Abigail van Buren once wrote that ,"a church is a hospital for sinners, not a museum for saints." I love museums. They are one of the first places I seek out when I visit a new city. But if - as some people would lead us to believe - our Church is nothing more than a collection of historical exhibits and dusty books, we are worshipping in vain. "Dear Abby" got it right.
As important as history and tradition is to our Church, our faith is not a museum exhibit filled with long-dead specimens, stuffed and propped up to show us what the "real thing" looks like. Our Church is and must be alive and real, and that means it is filled with fragile, weak, sinful humans. Jesus welcomes us to his Church just as we are and invites us to dine with him at the eucharistic table. When we do, we come into real and pure communion with him and receive his mercy, healing and forgiveness. That's Church.
Jesus, welcome me into your healing presence.
I think I have mentioned that I heard God distinctly call me to return to Church many years ago. I was about 30 years old at the time, now months away from half a lifetime ago.
I heard His voice on Saturday afternoon, and on Sunday morning, my wife and I went off to the nearest Catholic Church to us, where we lived in North York at the time. The priest who said the mass must have been a million years old. We could hardly hear him, and he was sooooooooo slooooooooooooowwww.

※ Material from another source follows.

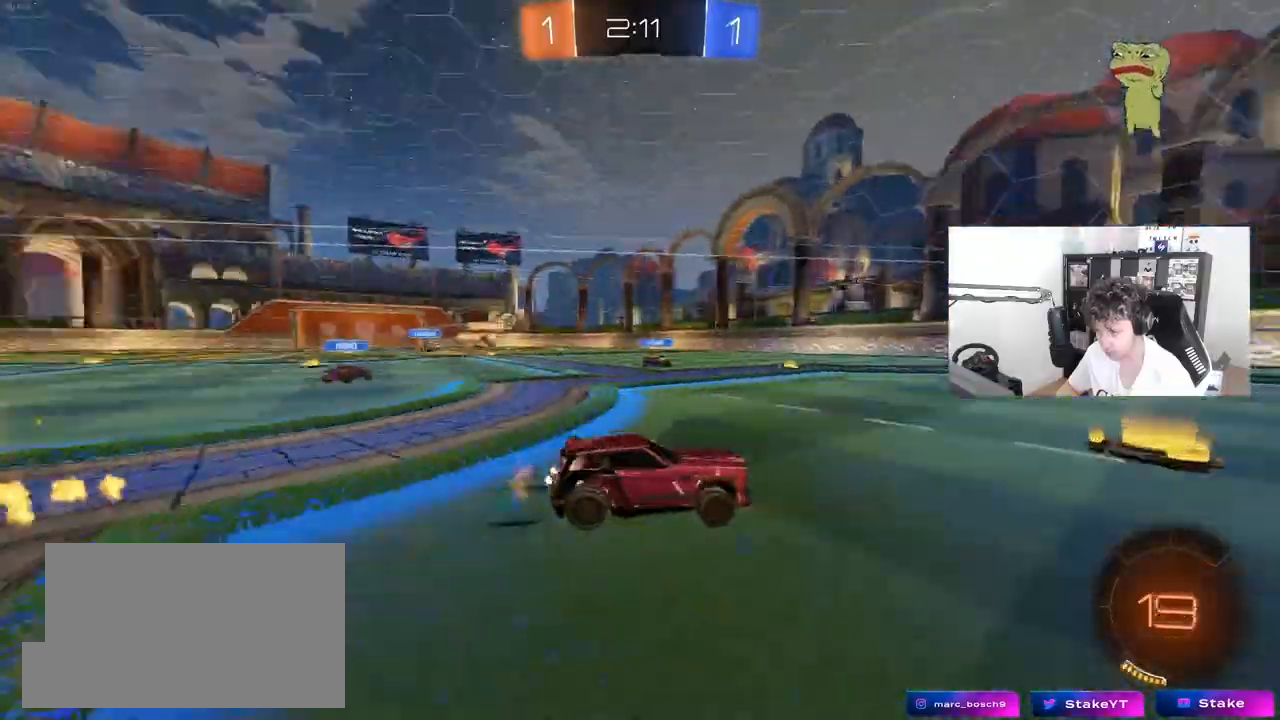
{"keys": ["w"], "mouse": [], "mouse_move": "still", "events": [[50, "space", "up"]]}
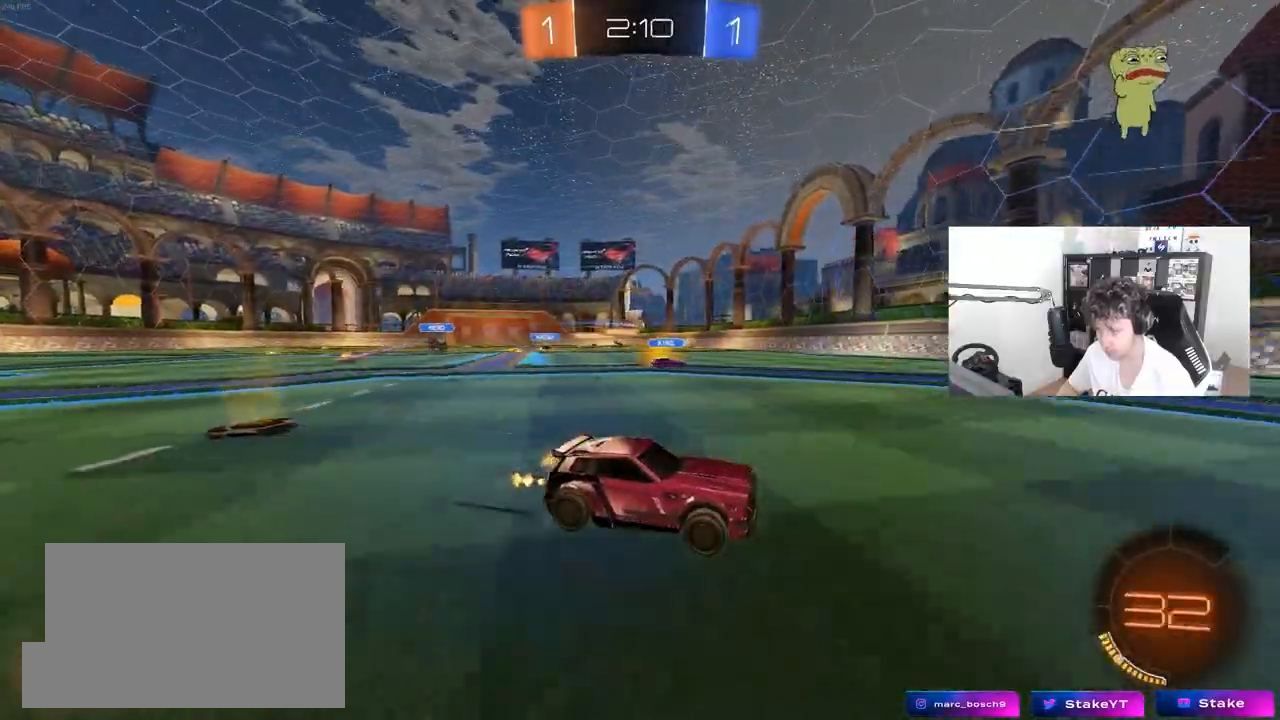
{"keys": ["a", "shift", "w"], "mouse": [], "mouse_move": "still", "events": [[200, "mouse_left", "down"], [350, "mouse_left", "up"], [450, "a", "down"], [450, "shift", "down"]]}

To top it off, the priest who gave the homily was a Western Oriental Gentleman, who must have just arrived, as his accent prevented us from understanding a word he said. And the sound system in the church was probably the original from pre-Reformation times.
At the end of mass, my wife and I left dejected. In truth we had been expecting God to welcome us home, and instead the party was dead, or so it seemed to us at the time. But, in truth we were still being inspired by God's Holy Spirit, and so later in the week, we decided that God had not lied to us, but maybe we needed to find another Church. The next Sunday, we went to another Church that was not quite as close, but which in fact appealed to our sense of music, need for teaching, and age of parishioner base. We stayed there for a while, attending mass weekly, religiously, fulfilling the call we had received. It encouraged us for a time, and started us on the way back to Life in Christ.
A number of months later, we moved to London Ontario, my birthplace, and when we went to the nearest Church to our new apartment, found a priest that I had known in my youth, and a very vibrant, welcoming community of faith. We were home.
You know, I always thought that first Church was a museum, or a mausoleum. In retrospect, I think I was wrong, dead wrong, though I can only get it just now. It feeds the people who attend there. I hope my wife and I made the right choice to find some other Church that would feed us. I hate to think that we missed a chance to be fed even better food at the first Church, than we found at the second one.